3) \(\|Af(t,u)-Af(t,v)\|\leq K_1(t)\omega_1(\|Au-Av\|)\), where \(u,v\in D_A\), \(K_1(t)\) is summable, and \(\omega_1(z)\) is a function of Osgood type.

Then every solution of the generalized Cauchy problem for (2) is a solution in the usual sense.

With slight changes the theorem remains valid also if \(A(t)\) depends on \(t\), but the Kato conditions \((^1)\) are satisfied; however, as is easy to see \((^5)\), such a theorem is ineffective.

Theorem 6. Let, under the hypotheses of Theorem 2:

1) \(f_t(t,u)\) exist and be continuous.
2) \(f(t,u)\) have a continuous Fréchet differential \(f_u(t,u)\).

Then the Cauchy problem for (2) has a unique solution on a sufficiently small interval for initial conditions from \(X\).

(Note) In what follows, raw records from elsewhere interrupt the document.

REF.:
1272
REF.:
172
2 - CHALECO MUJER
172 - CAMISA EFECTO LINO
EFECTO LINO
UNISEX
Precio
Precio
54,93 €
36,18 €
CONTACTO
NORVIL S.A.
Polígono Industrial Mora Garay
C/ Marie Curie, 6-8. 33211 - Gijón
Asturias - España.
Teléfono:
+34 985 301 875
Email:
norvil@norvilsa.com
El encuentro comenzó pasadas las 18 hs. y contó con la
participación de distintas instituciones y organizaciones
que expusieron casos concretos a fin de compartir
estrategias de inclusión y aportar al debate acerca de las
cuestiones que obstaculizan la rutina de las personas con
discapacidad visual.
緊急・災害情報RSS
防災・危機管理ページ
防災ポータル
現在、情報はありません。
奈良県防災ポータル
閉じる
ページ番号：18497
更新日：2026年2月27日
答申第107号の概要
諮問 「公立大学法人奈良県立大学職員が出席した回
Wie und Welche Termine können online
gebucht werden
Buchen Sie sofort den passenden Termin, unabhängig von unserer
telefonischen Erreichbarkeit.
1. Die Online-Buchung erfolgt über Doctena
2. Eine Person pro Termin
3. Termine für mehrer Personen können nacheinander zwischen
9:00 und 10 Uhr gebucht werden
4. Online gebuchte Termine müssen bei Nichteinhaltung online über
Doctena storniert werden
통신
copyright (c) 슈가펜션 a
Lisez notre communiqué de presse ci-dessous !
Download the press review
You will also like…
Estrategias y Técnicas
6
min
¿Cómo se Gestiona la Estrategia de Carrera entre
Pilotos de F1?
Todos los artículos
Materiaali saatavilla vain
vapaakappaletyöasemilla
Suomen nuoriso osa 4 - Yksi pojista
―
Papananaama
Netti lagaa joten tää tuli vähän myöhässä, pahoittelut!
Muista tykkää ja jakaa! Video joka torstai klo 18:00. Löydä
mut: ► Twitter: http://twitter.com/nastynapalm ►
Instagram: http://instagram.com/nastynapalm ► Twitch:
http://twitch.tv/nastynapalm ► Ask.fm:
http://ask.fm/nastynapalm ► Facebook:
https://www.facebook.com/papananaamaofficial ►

This theorem is an improvement of the theorem from \((^5)\) in the case where \(A(t)\) does not depend on \(t\). Theorems 5 and 6 also hold in the case where \(T(t)\) is a strongly continuous subgroup and \(T(t)\to I\), consequently, if \(A\) satisfies the general condition of Miyadera–Phillips \((^{10})\).

Received
7 X 1957

REFERENCES

\(^1\) T. Kato, J. Math. Soc. Japan, 5, No. 2 (1953).
\(^2\) S. L. Sobolev, Some Applications of Functional Analysis in Mathematical Physics, L., 1950.
\(^3\) S. Foiąş, G. Gussi, V. Poenaru, Trans. Am. Math. Soc. 89, No. 2 (1957).
\(^4\) I. G. Petrovskii, Bull. Moscow State Univ., Sect. A, 1, No. 7 (1938).
\(^5\) M. A. Krasnosel’skii, S. P. Krein, P. E. Sobolevskii, DAN, 111, No. 1 (1956).
\(^6\) S. Foiąş, G. Gussi, V. Poenaru, Math. Nachr., 15, H. 2 (1956).
\(^7\) G. Gussi, V. Poenaru, K. Foiąş, DAN, 112, No. 3 (1957).
\(^8\) M. A. Krasnosel’skii, Uspekhi Mat. Nauk, 10, issue 1 (63) (1955).
\(^9\) M. A. Krasnosel’skii, Proc. Seminar on Functional Analysis, Voronezh State Univ., 1957.
\(^ {10}\) I. Miyadera, Tôhoku Math. J., (2), 4 (1952).